Replication-incompetent adenoviruses (dAd) also played a part in the clinical tests of this finding. Such viruses penetrate cancer cells but don’t kill them, since they cannot proliferate. “No harm is done when dAds enter the cells, but the DNA within the viruses remain. This is how precautionary tests were done to prove the efficiency of using adenoviruses without destroying anything in the process,” said Yun.

The drawback of Yun’s research is that the therapeutic value was not as high as expected. There are numerous blood vessels to avoid. Systemic failure could be brought about if any type of therapeutic enters the capillaries, as it then spreads throughout the whole body.

Following the publication of her research findings, Yun has applied for a patent. She is now considering joining hands with companies willing to undertake further developments in this particular research.

Professor Yun emphasised the need for students to specialise in their own areas as well as being informed on other various disciplines.

To Yun, a researcher needs to be curious about science and natural phenomena. “Bioengineering is different from biology in that it looks into benefitting humans in a practical sense. The engineering departments share the notion that contributing to society is of more importance than leaving research results in papers.” Although bioengineering is ambiguous and complicated because of the many variables and irregularities that exist in bioscience, those factors are what made this field especially attractive to Yun. “Further, the fact that we ourselves are the subjects of bioscience research is mesmerising. I’m thankful to have ventured into such an astonishing field of science.”

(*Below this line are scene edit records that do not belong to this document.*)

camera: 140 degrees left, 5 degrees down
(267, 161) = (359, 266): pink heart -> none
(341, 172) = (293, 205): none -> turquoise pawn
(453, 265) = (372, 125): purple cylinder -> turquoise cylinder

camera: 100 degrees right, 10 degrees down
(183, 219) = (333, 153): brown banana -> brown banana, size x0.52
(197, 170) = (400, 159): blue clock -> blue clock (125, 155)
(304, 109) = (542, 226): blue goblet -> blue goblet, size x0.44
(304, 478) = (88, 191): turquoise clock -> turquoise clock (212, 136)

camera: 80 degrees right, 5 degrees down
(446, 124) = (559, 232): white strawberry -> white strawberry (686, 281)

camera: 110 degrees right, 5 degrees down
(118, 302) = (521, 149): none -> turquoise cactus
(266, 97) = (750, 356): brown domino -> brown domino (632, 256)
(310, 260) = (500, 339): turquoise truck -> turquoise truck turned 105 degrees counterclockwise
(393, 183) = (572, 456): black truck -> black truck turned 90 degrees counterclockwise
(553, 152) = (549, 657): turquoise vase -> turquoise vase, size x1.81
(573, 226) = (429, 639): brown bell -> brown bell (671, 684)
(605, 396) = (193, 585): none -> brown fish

“Nowadays, bioengineering doesn’t just involve pure biology. Multi-disciplinary research is the current status quo,” mentioned Yun. “Prominent research findings can’t come about without the integration of numerous fields of study.” Yun also emphasised the widening of one’s perspective in knowledge to be essential as a student. “I always tell my students that it’s important to adopt knowledge that spans a lot of disciplines. But you have to be specialised in one specific area to be truly competent in this world. There has to be depth as well as breadth.” Yun believes in such ‘T-shaped’ aptitude; open-mindedness with substantial expertise in one field.